Leave the images out, and otherwise write out each entry exactly.

#### RECORDED INFORMATION
################

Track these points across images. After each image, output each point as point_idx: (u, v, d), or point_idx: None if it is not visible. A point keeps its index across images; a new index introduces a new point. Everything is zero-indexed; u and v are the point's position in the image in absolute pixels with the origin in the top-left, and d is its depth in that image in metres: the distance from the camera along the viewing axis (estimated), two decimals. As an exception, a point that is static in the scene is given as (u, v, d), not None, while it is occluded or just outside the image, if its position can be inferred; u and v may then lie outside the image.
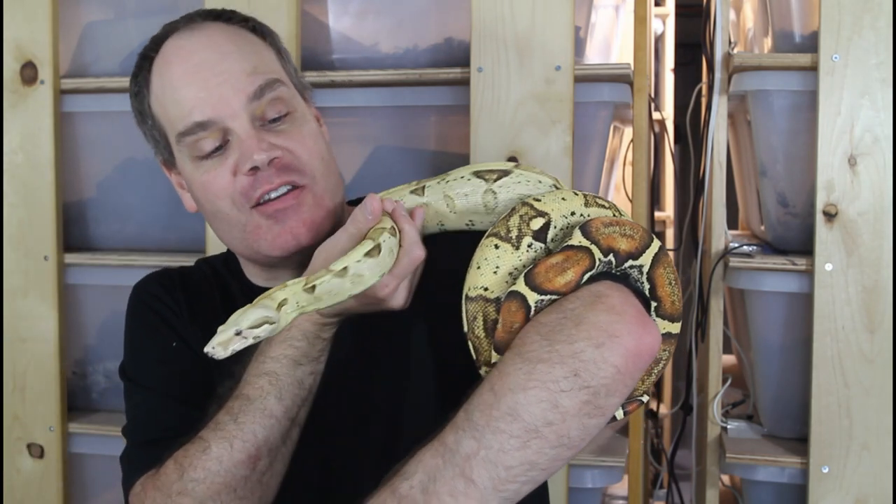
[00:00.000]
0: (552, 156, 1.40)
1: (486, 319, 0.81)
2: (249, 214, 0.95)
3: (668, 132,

################

#### EXPECTED ANSWER
Track these points across images. After each image, output each point as point_idx: (u, v, d), or point_idx: None if it is not visible. A point keeps its index across images; a new index introduces a new point. Everything is zero-indexed; u and v are the point's position in the image in absolute pixels with the origin in the top-left, and d is its depth in that image in metres: the distance from the camera along the viewing axis (estimated), two decimals. As an exception, a point that is static in the scene is given as (u, v, d), not None, while it is occluded or just outside the image, if its position can be inferred; u and v may then lie outside the image.
[00:00.000]
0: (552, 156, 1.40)
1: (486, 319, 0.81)
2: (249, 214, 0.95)
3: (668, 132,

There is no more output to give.